The father of one’s mother or father. And so much more.
Synonyms: grandfather, grampy, gramps, pops, taid
My Dadcu died.
When death comes, worlds change. We all know that.
Here are a few of the littler things that grief alters, if only temporarily:
• The taste of food
• The need for food
• Wedding planning
• Searching for bridesmaid dresses
• Hair appointments
• Care for hair appointments. Including eye brows
• Lines on foreheads and shaded regions beneath eyes
This is predominantly why you haven’t heard from me in a few weeks.
I say predominantly, because during the hours I lay awake in my bed in the aftermath of his death, my immediate reaction was to write about him. Correction: I wrote to him. The physical process of the writing forced the memories flooding through my thoughts to ease; it tamed the the overwhelming onslaught of grief. I found that one of my earliest memories is of Dadcu. This in itself speaks volumes. Such was his impact on my childhood; on my life. Such was his impact on all five of his grandchildren’s lives. We have a wealth of memories to treasure and to draw upon. Searching through the memories, I made sense of why I felt so sad.
The next morning, I showed it to my mother. She appreciated the sentiment. I altered snippets of what I wrote and shared them on Facebook and Instagram. I altered the rest and intended for it to become a blog post. I simultaneously wanted to share my memories of him, to celebrate his importance in our lives, and yet the memories felt too raw, the loss to acute and too sudden. I couldn’t bring myself to press the ‘publish’ icon.

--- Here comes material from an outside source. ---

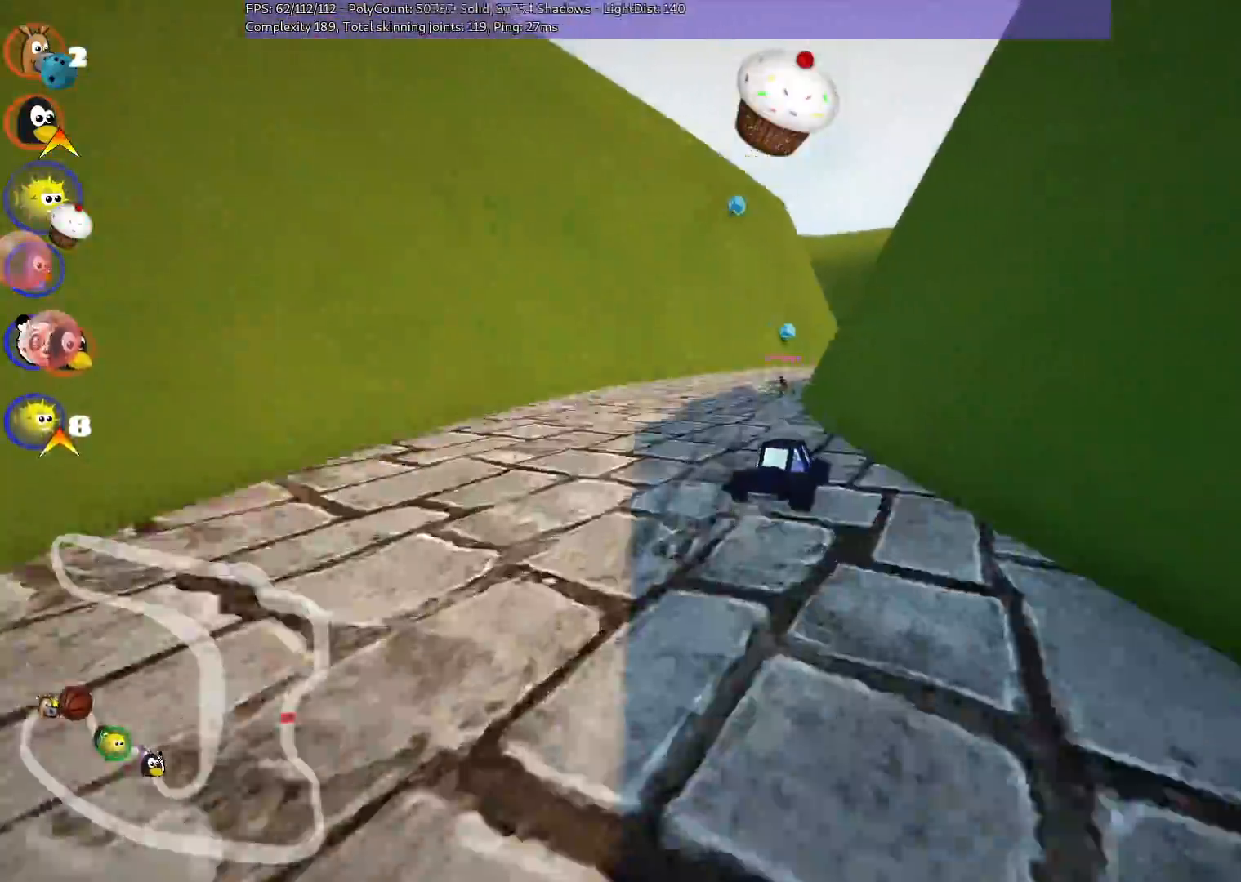
{"keys": ["right", "up"], "events": [[33, "left", "down"], [167, "m", "up"], [217, "left", "up"], [267, "right", "down"], [317, "space", "down"], [400, "space", "up"]]}
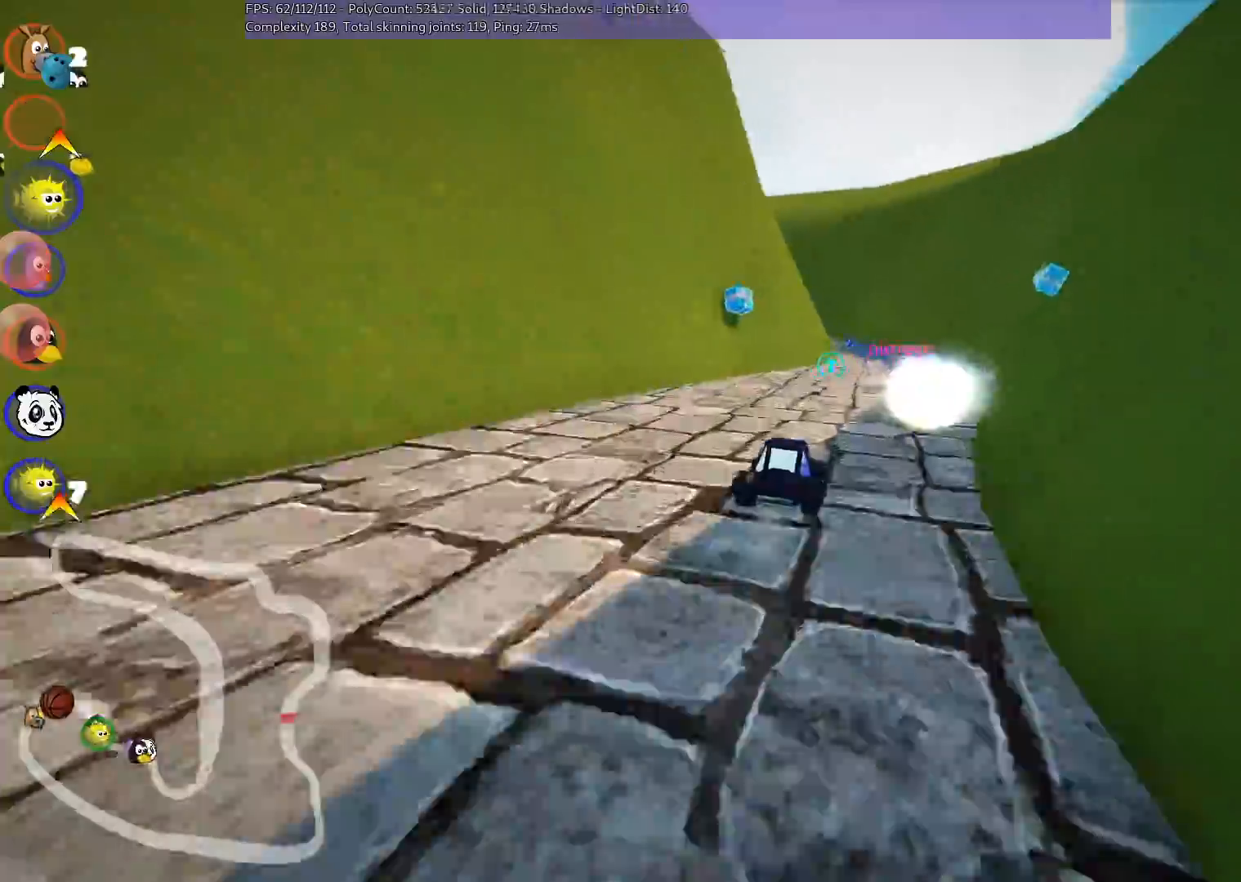
{"keys": ["left", "m", "up"]}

I have been incredibly fortunate to have known all four of my grandparents. Though we lost two during our primary years, my mother’s parents were such a part of life’s fabric that it didn’t even occur to me that one of them would leave us. Of course, I was aware that they were aging: they stooped and stiffened and slowed, but they remained themselves. Somehow, their steady presence endured the years.
My Dadcu had been a particularly healthy man for most of his 87 years. Nevertheless, in his final few days, he set about making sure he had full value from the NHS before he didn’t need it anymore. In the space of a weekend, he:
1. had a fit, causing him to fall and
2. break his leg; causing him to
3. have a heart attack, and
4. an infection, and
5. a bleed in his brain, and
6. a catastrophic stroke.
He also was unaccounted for outside their bungalow for two hours but as none of our emergency services were engaged in that that it’s of less relevance here. My Mamgu assumed that he was in his garage. He couldn’t remember when he came around later, so we also assume he was in his garage.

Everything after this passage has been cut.